Friday, June 25, 2004

A mid-sized jumping spider has taken up residence in my truck. Historically (and perhaps puzzlingly), I've not been much afraid of jumping spiders. There is the horror element of their jumping, yes, but their build is rather unspiderlike, and they're not . . . how to put it - skittery? They don't dart, rear up, etc. So: I've decided to put this guy to work. As a therapy aid: I will befriend him, become completely inured to him, and in this way I may be able to extend my non-fear to other, skitterier spiders. To this end, I've named him Mel. (Pop psychology holds that "naming" one's fears is helpful, a tenet I've decided to take literally.) It's going well so far. He pops in and out of vents, peering at me, and I sigh indulgently and say "Morning, Mel." I've even tried to pick him up, but he leaps away, saucily, jauntily.

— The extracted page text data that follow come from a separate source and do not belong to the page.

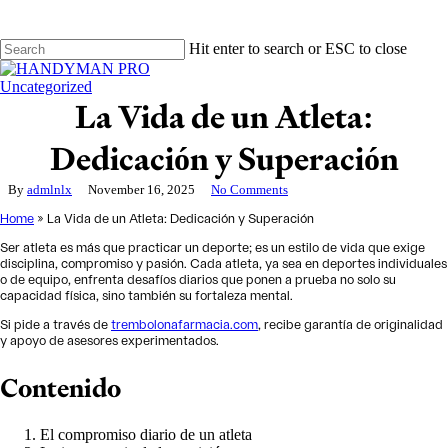
Skip
to
main
Hit enter to search or ESC to close
content
Close
Search
Uncategorized
La Vida de un Atleta:
Dedicación y Superación
By
admlnlx
November 16, 2025
No Comments
Home
»
La Vida de un Atleta: Dedicación y Superación
Ser atleta es más que practicar un deporte; es un estilo de vida que exige
disciplina, compromiso y pasión. Cada atleta, ya sea en deportes individuales
o de equipo, enfrenta desafíos diarios que ponen a prueba no solo su
capacidad física, sino también su fortaleza mental.
Si pide a través de
trembolonafarmacia.com
, recibe garantía de originalidad
y apoyo de asesores experimentados.
Contenido
El compromiso diario de un atleta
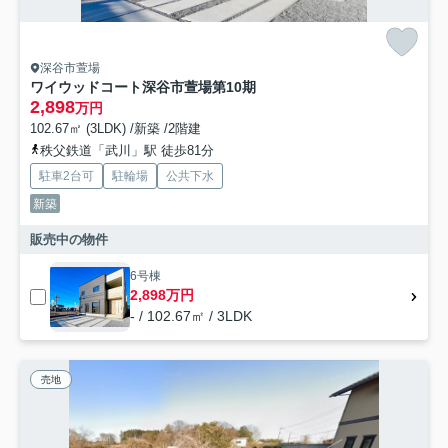
深谷市萱場
ワイウッドコート深谷市萱場第10期
2,898
万円
102.67㎡ (3LDK) /新築 /2階建
秩父鉄道「武川」駅 徒歩81分
駐車2台可
駐輪場
公共下水
新築
販売中の物件
6号棟
2,898万円
- / 102.67㎡ / 3LDK
売地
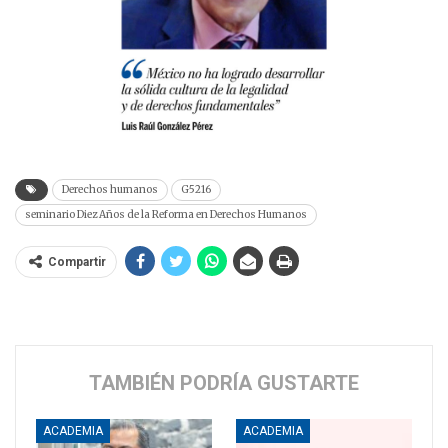
Derechos humanos
G5216
seminario Diez Años de la Reforma en Derechos Humanos
Compartir
TAMBIÉN PODRÍA GUSTARTE
ACADEMIA
ACADEMIA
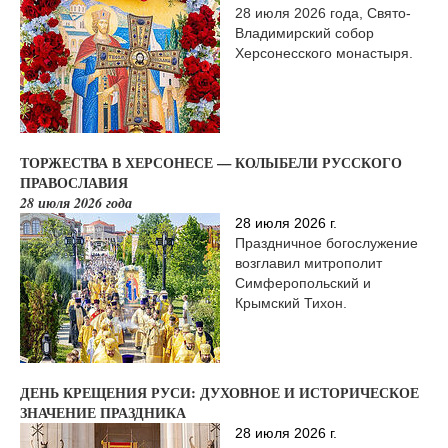
28 июля 2026 года, Свято-
Владимирский собор
Херсонесского монастыря.
ТОРЖЕСТВА В ХЕРСОНЕСЕ — КОЛЫБЕЛИ РУССКОГО
ПРАВОСЛАВИЯ
28 июля 2026 года
28 июля 2026 г.
Праздничное богослужение
возглавил митрополит
Симферопольский и
Крымский Тихон.
ДЕНЬ КРЕЩЕНИЯ РУСИ: ДУХОВНОЕ И ИСТОРИЧЕСКОЕ
ЗНАЧЕНИЕ ПРАЗДНИКА
28 июля 2026 г.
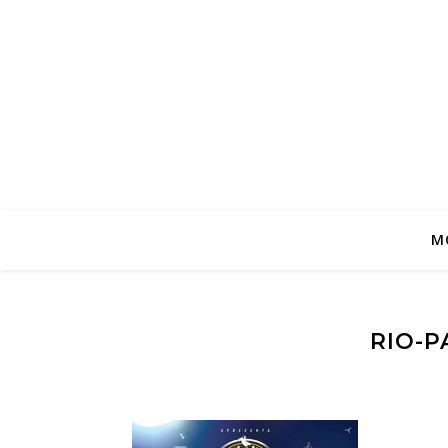
M
RIO-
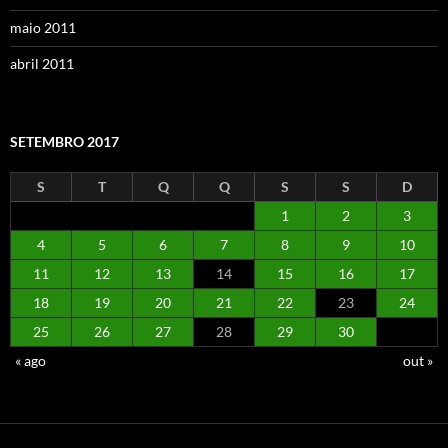
maio 2011
abril 2011
SETEMBRO 2017
S
T
Q
Q
S
S
D
1
2
3
4
5
6
7
8
9
10
11
12
13
14
15
16
17
18
19
20
21
22
23
24
25
26
27
28
29
30
« ago
out »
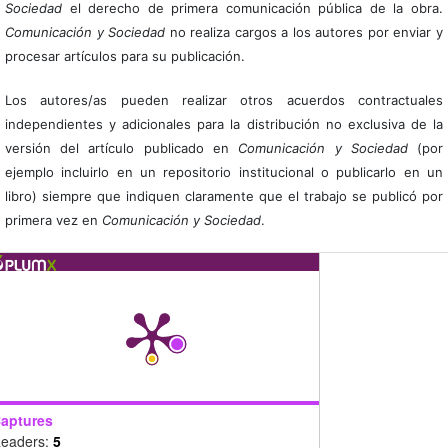
Sociedad
el derecho de primera comunicación pública de la obra.
Comunicación y Sociedad
no realiza cargos a los autores por enviar y
procesar artículos para su publicación.
Los autores/as pueden realizar otros acuerdos contractuales
independientes y adicionales para la distribución no exclusiva de la
versión del artículo publicado en
Comunicación y Sociedad
(por
ejemplo incluirlo en un repositorio institucional o publicarlo en un
libro) siempre que indiquen claramente que el trabajo se publicó por
primera vez en
Comunicación y Sociedad
.
aptures
eaders:
5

That funny Mel! All of these advances are heartening. And I know that I'm a habitual about-facer, capable of startling and abrupt 180s. It's not inconceivable that I could become a spider *lover*, for god's sake, so prone to dramatic reversals am I. Yet a different fear now skulks: what happens if I'm a dazzling success in this, and I become merely as arachnophobic as the average person, as opposed to being half-crippled by it? I'm starting to realize that part of my identity (yes, I realize how absurd and faintly humiliating this is) is bound up in spider-terror. This spider business has become, oh it's so depressing, part of me. Will I even recognize a new, untormented-by-arachnids Jennifer?